Box coordinate transitions

- Opening Delimiter -

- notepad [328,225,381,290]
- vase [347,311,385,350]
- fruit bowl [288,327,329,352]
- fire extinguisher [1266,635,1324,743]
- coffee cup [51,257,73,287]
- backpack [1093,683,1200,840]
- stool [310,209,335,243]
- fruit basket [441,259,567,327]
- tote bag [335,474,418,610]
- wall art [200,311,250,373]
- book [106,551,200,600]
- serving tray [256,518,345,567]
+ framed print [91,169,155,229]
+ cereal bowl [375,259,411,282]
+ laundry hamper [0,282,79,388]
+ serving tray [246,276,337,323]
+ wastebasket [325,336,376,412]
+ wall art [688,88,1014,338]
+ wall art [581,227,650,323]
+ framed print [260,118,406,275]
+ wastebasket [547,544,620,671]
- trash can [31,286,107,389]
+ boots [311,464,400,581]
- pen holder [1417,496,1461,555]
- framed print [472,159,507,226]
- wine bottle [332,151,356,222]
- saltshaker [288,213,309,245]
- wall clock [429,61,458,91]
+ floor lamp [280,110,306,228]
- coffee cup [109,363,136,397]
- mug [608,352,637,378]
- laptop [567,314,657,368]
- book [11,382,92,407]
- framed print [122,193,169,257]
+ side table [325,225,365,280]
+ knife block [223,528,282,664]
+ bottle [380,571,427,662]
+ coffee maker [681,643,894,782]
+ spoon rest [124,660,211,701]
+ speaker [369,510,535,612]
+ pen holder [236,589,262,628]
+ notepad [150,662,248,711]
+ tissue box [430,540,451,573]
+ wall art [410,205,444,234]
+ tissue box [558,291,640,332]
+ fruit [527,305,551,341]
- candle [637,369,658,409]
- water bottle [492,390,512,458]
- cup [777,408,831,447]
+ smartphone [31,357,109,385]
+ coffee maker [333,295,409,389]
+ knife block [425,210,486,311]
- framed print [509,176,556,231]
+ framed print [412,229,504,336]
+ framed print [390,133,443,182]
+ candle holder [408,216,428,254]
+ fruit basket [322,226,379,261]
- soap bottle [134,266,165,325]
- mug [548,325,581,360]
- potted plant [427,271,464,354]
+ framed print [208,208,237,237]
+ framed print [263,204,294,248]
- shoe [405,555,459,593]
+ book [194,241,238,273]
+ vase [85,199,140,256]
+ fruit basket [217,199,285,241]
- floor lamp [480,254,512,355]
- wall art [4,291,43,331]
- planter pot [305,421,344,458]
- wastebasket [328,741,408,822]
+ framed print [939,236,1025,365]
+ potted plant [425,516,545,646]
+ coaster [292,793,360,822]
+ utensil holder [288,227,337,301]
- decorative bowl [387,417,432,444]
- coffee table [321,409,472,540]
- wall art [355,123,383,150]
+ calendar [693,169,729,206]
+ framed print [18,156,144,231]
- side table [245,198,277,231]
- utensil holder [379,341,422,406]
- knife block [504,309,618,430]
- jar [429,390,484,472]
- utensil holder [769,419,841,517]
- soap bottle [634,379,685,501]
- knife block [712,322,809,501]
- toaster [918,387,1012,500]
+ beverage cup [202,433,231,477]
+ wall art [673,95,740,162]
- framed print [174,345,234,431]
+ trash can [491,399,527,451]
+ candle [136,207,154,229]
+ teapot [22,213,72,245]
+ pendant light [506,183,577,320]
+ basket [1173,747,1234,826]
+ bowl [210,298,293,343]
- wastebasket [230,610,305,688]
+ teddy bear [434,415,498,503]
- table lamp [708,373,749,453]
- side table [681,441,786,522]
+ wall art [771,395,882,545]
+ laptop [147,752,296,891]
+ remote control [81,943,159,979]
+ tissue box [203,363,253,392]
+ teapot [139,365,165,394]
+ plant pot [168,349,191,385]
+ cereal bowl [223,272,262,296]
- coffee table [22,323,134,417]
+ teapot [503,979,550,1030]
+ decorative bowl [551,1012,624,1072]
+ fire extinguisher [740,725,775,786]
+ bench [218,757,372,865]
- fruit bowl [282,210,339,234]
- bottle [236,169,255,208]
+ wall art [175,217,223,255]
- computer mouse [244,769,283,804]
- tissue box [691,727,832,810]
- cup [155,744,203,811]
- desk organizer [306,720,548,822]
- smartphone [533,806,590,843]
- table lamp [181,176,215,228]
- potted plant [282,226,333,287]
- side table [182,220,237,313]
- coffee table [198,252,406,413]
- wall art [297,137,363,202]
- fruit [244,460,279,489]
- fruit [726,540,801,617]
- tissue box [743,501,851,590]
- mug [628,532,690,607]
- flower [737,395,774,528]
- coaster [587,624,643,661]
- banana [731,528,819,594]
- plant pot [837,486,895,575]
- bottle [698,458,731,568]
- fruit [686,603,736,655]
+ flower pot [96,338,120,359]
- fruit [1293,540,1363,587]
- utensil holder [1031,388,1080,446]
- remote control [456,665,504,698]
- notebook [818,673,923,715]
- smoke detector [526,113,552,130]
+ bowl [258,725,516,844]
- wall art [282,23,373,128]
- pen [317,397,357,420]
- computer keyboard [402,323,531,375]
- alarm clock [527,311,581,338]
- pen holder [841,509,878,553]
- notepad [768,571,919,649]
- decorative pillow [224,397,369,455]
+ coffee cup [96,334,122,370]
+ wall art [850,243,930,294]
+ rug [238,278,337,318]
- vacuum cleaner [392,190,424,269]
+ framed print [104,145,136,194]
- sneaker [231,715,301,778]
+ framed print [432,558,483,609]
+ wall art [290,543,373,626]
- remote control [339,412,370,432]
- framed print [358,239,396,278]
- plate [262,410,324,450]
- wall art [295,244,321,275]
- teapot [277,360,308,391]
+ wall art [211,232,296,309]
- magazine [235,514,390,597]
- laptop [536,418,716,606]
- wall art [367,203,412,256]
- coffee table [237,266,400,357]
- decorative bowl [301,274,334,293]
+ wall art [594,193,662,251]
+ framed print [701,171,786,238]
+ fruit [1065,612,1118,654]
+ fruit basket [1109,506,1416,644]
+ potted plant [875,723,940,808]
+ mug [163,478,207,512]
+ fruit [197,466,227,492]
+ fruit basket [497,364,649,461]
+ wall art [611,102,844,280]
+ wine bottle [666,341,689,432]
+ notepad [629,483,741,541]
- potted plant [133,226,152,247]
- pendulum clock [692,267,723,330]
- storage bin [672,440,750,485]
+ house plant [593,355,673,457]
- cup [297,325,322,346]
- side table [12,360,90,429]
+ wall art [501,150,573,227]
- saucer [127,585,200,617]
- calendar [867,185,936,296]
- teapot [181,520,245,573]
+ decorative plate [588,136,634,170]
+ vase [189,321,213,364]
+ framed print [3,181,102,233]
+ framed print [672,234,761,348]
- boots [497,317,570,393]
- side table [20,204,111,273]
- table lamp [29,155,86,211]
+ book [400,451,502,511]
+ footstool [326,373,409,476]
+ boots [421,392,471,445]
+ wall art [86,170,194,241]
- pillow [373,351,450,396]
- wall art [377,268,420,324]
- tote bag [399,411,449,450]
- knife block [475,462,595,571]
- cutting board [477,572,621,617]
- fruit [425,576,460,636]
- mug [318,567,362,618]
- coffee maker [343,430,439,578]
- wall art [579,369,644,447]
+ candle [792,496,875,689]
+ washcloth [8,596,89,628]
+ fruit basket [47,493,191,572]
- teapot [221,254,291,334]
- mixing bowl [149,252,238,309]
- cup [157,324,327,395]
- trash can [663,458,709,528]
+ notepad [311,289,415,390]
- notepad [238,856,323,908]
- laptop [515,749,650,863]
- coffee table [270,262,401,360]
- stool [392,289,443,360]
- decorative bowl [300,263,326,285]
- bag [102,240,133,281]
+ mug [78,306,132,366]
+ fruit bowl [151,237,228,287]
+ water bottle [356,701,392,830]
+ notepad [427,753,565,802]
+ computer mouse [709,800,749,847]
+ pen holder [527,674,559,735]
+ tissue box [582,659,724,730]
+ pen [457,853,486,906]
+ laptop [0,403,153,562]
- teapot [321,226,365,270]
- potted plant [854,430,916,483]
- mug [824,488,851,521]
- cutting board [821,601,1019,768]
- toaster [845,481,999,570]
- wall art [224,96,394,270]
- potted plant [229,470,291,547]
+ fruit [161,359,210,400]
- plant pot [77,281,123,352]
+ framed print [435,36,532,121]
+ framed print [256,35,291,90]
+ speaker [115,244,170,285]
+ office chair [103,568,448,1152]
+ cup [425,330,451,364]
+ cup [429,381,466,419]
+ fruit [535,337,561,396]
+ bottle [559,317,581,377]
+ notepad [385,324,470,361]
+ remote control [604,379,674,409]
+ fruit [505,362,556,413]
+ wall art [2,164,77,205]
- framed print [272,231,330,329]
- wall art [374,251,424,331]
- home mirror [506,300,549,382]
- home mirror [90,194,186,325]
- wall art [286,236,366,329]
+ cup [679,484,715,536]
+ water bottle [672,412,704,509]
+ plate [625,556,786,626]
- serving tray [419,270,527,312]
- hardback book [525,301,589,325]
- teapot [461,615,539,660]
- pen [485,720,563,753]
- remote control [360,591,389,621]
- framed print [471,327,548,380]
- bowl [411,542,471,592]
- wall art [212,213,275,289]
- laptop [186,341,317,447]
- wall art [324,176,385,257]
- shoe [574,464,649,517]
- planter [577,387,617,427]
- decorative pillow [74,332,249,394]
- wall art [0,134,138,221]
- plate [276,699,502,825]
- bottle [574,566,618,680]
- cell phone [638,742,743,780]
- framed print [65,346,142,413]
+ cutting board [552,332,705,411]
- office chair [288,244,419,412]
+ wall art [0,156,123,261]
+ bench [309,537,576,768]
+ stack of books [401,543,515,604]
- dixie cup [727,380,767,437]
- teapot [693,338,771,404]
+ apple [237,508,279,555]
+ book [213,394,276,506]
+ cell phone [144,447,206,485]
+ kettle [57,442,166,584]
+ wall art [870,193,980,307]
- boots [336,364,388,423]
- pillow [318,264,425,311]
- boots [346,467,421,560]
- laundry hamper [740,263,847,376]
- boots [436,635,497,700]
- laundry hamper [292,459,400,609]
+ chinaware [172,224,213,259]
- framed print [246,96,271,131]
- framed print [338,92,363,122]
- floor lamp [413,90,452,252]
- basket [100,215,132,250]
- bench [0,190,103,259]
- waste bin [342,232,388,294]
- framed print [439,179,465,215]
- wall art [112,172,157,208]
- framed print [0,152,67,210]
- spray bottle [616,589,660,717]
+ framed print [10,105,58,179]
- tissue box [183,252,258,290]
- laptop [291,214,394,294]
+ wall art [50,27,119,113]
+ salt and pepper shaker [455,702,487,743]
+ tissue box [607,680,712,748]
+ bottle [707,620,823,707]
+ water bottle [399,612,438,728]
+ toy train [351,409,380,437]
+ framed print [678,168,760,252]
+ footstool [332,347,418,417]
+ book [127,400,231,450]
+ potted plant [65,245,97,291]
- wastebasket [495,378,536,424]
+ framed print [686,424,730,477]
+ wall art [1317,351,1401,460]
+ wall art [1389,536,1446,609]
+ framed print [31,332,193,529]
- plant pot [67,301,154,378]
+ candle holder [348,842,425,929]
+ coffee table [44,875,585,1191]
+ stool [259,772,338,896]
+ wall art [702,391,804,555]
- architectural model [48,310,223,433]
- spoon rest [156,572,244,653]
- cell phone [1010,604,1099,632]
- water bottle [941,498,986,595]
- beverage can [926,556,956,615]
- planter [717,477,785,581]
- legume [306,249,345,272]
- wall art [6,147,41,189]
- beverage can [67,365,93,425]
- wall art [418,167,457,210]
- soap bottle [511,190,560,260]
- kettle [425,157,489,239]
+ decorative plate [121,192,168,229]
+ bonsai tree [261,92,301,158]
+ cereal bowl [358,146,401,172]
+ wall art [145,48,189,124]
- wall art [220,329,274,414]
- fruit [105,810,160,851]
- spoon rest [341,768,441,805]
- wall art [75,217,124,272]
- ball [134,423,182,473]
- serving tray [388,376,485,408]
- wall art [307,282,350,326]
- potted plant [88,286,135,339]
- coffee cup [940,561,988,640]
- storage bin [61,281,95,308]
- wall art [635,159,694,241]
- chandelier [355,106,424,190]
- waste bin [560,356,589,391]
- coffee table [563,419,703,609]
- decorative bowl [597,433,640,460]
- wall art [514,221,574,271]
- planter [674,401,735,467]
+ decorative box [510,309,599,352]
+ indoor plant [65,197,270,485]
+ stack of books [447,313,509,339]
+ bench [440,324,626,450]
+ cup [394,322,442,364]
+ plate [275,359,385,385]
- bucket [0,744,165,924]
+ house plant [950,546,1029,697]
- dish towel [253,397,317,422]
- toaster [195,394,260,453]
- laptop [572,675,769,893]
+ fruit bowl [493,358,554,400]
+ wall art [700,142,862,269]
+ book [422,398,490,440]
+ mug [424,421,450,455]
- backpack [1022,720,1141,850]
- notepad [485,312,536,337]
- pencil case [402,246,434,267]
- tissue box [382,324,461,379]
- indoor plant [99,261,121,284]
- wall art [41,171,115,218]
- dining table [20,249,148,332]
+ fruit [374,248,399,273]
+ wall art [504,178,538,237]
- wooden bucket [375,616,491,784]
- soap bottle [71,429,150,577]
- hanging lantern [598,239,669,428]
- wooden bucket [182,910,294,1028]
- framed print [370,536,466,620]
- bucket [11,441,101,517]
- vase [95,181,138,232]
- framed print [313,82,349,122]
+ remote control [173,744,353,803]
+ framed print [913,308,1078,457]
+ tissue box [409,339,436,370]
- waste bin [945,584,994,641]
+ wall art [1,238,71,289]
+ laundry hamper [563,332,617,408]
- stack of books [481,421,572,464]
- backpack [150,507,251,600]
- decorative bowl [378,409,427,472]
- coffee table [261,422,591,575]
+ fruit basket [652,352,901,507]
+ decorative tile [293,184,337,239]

- Closing Delimiter -

> ASSIGNED TASK:
Show the lines above that include "flower".

> WRITTEN ANSWER:
- flower [737,395,774,528]
+ flower pot [96,338,120,359]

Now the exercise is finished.